Bei der Wiener Polizei hieß es dazu, man habe keine entsprechenden Berichte von türkischer Seite erhalten. "Hürriyet" hatte zuvor von einer "intensiven Zusammenarbeit" zwischen Interpol, der österreichischen Polizei und den türkischen Behörden berichtet.
Mädchen wohl nicht lange am selben Ort
Aufgrund neuer Technologien sei es möglich gewesen, ein Signal zuzuordnen, obwohl die Mobiltelefone der Mädchen abgeschaltet seien, zitiert das Blatt eine offizielle Stelle: "Sollten die Mädchen in der Hand von Al-Kaida in Syrien sein, glauben wir nicht, dass sie lange am gleichen Ort festhalten werden. Insbesondere, da sich die internationale Aufmerksamkeit auf die Mädchen konzentriert."

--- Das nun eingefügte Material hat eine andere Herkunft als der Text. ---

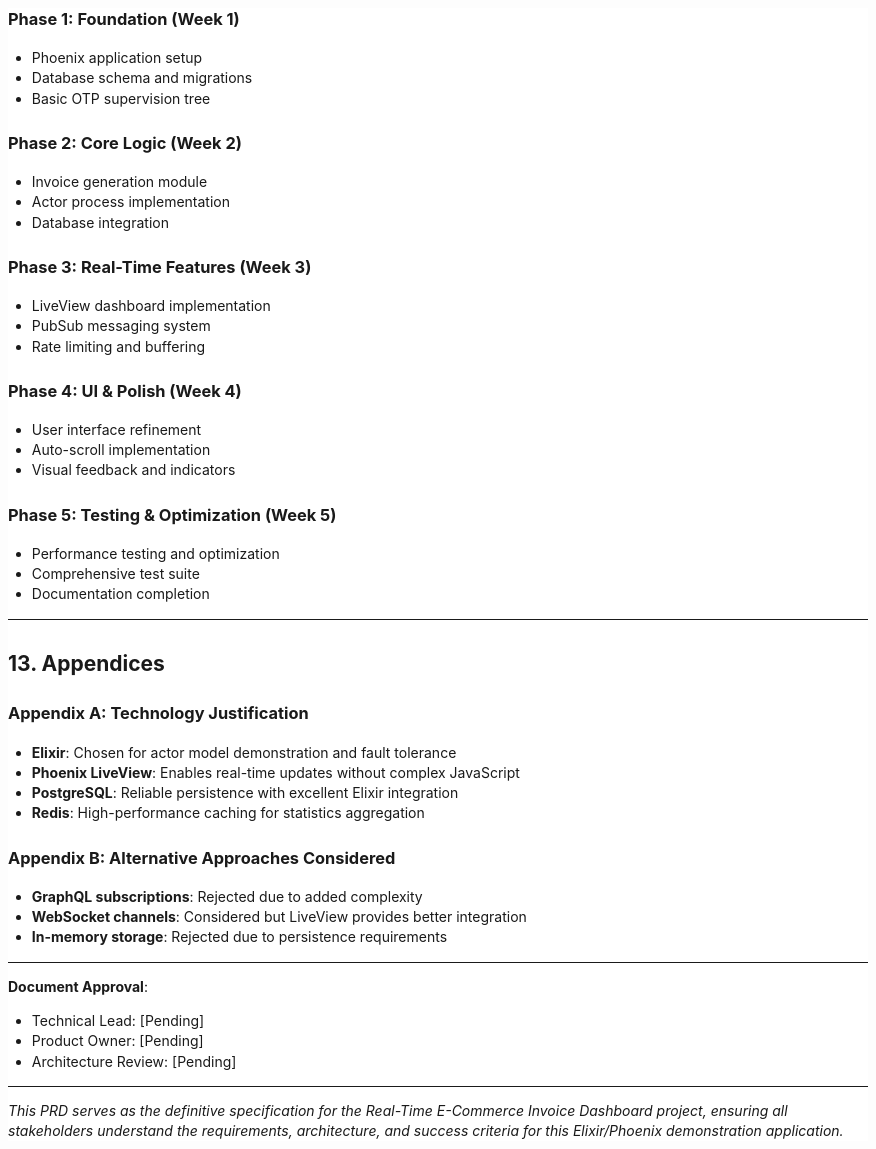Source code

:### Phase 1: Foundation (Week 1)
- Phoenix application setup
- Database schema and migrations
- Basic OTP supervision tree

### Phase 2: Core Logic (Week 2)
- Invoice generation module
- Actor process implementation
- Database integration

### Phase 3: Real-Time Features (Week 3)
- LiveView dashboard implementation
- PubSub messaging system
- Rate limiting and buffering

### Phase 4: UI & Polish (Week 4)
- User interface refinement
- Auto-scroll implementation
- Visual feedback and indicators

### Phase 5: Testing & Optimization (Week 5)
- Performance testing and optimization
- Comprehensive test suite
- Documentation completion

---

## 13. Appendices

### Appendix A: Technology Justification
- **Elixir**: Chosen for actor model demonstration and fault tolerance
- **Phoenix LiveView**: Enables real-time updates without complex JavaScript
- **PostgreSQL**: Reliable persistence with excellent Elixir integration
- **Redis**: High-performance caching for statistics aggregation

### Appendix B: Alternative Approaches Considered
- **GraphQL subscriptions**: Rejected due to added complexity
- **WebSocket channels**: Considered but LiveView provides better integration
- **In-memory storage**: Rejected due to persistence requirements

---

**Document Approval**:
- Technical Lead: [Pending]
- Product Owner: [Pending]  
- Architecture Review: [Pending]

---

*This PRD serves as the definitive specification for the Real-Time E-Commerce Invoice Dashboard project, ensuring all stakeholders understand the requirements, architecture, and success criteria for this Elixir/Phoenix demonstration application.*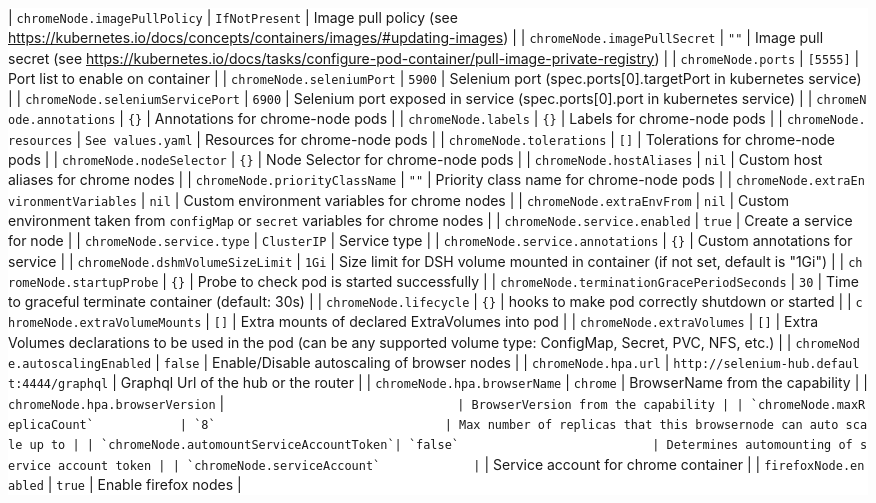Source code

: | `chromeNode.imagePullPolicy`            | `IfNotPresent`                     | Image pull policy (see https://kubernetes.io/docs/concepts/containers/images/#updating-images)                             |
| `chromeNode.imagePullSecret`            | `""`                               | Image pull secret (see https://kubernetes.io/docs/tasks/configure-pod-container/pull-image-private-registry)               |
| `chromeNode.ports`                      | `[5555]`                           | Port list to enable on container                                                                                           |
| `chromeNode.seleniumPort`               | `5900`                             | Selenium port (spec.ports[0].targetPort in kubernetes service)                                                             |
| `chromeNode.seleniumServicePort`        | `6900`                             | Selenium port exposed in service (spec.ports[0].port in kubernetes service)                                                |
| `chromeNode.annotations`                | `{}`                               | Annotations for chrome-node pods                                                                                           |
| `chromeNode.labels`                     | `{}`                               | Labels for chrome-node pods                                                                                                |
| `chromeNode.resources`                  | `See values.yaml`                  | Resources for chrome-node pods                                                                                             |
| `chromeNode.tolerations`                | `[]`                               | Tolerations for chrome-node pods                                                                                           |
| `chromeNode.nodeSelector`               | `{}`                               | Node Selector for chrome-node pods                                                                                         |
| `chromeNode.hostAliases`                | `nil`                              | Custom host aliases for chrome nodes                                                                                       |
| `chromeNode.priorityClassName`          | `""`                               | Priority class name for chrome-node pods                                                                                   |
| `chromeNode.extraEnvironmentVariables`  | `nil`                              | Custom environment variables for chrome nodes                                                                              |
| `chromeNode.extraEnvFrom`               | `nil`                              | Custom environment taken from `configMap` or `secret` variables for chrome nodes                                           |
| `chromeNode.service.enabled`            | `true`                             | Create a service for node                                                                                                  |
| `chromeNode.service.type`               | `ClusterIP`                        | Service type                                                                                                               |
| `chromeNode.service.annotations`        | `{}`                               | Custom annotations for service                                                                                             |
| `chromeNode.dshmVolumeSizeLimit`        | `1Gi`                              | Size limit for DSH volume mounted in container (if not set, default is "1Gi")                                              |
| `chromeNode.startupProbe`               | `{}`                               | Probe to check pod is started successfully                                                                                 |
| `chromeNode.terminationGracePeriodSeconds` | `30`                            | Time to graceful terminate container (default: 30s)                                                                        |
| `chromeNode.lifecycle`                  | `{}`                               | hooks to make pod correctly shutdown or started                                                                            |
| `chromeNode.extraVolumeMounts`          | `[]`                               | Extra mounts of declared ExtraVolumes into pod                                                                             |
| `chromeNode.extraVolumes`               | `[]`                               | Extra Volumes declarations to be used in the pod (can be any supported volume type: ConfigMap, Secret, PVC, NFS, etc.)     |
| `chromeNode.autoscalingEnabled`         | `false`                            | Enable/Disable autoscaling of browser nodes |
| `chromeNode.hpa.url`                    | `http://selenium-hub.default:4444/graphql` | Graphql Url of the hub or the router |
| `chromeNode.hpa.browserName`            | `chrome`                           | BrowserName from the capability |
| `chromeNode.hpa.browserVersion`         | ``                                 | BrowserVersion from the capability |
| `chromeNode.maxReplicaCount`            | `8`                                | Max number of replicas that this browsernode can auto scale up to |
| `chromeNode.automountServiceAccountToken`| `false`                           | Determines automounting of service account token |
| `chromeNode.serviceAccount`             | ``                                 | Service account for chrome container |
| `firefoxNode.enabled`                   | `true`                             | Enable firefox nodes                                                                                                       |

Gerüchte um Heirat und Terrorcamp
Gesichert ist gegenwärtig nur, dass sie über Ankara ins südtürkische Adana flogen - eine klassische Reiseroute für ausländische Syrien-Kämpfer. Was danach passierte, ist Gegenstand von Gerüchten und Spekulationen. Die beiden sollen mittlerweile sein und hielten sich in einem Extremisten-Trainingscamp auf, berichtete das britische Boulevardblatt "The Daily Mail" unter Verweis auf nicht näher genannte österreichische Behörden.